(Stored items)
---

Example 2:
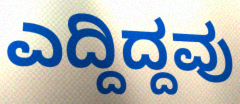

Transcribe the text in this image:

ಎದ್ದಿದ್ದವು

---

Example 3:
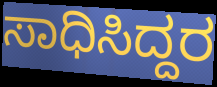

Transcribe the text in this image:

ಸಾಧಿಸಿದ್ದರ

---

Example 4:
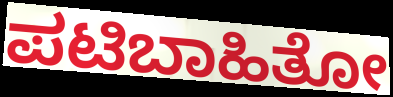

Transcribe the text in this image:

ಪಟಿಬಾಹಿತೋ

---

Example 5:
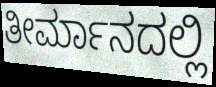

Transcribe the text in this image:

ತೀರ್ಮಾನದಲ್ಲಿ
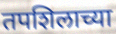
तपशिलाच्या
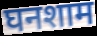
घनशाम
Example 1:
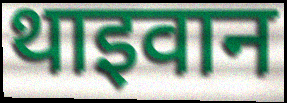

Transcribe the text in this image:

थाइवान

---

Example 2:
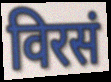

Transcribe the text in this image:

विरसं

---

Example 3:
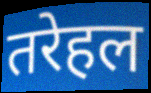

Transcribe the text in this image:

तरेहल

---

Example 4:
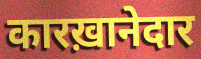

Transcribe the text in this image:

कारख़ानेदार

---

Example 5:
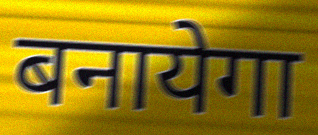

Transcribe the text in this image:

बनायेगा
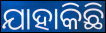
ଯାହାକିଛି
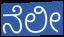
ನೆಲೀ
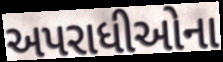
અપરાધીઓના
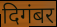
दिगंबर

▶ _What this task involves_: Exactly as they appear above, give the records again, without their pictures.

▶ _Written response_:
---

Example 2:

Transcribe the text in this image:

ಎದ್ದಿದ್ದವು

---

Example 3:

Transcribe the text in this image:

ಸಾಧಿಸಿದ್ದರ

---

Example 4:

Transcribe the text in this image:

ಪಟಿಬಾಹಿತೋ

---

Example 5:

Transcribe the text in this image:

ತೀರ್ಮಾನದಲ್ಲಿ
तपशिलाच्या
घनशाम
Example 1:

Transcribe the text in this image:

थाइवान

---

Example 2:

Transcribe the text in this image:

विरसं

---

Example 3:

Transcribe the text in this image:

तरेहल

---

Example 4:

Transcribe the text in this image:

कारख़ानेदार

---

Example 5:

Transcribe the text in this image:

बनायेगा
ଯାହାକିଛି
ನೆಲೀ
અપરાધીઓના
दिगंबर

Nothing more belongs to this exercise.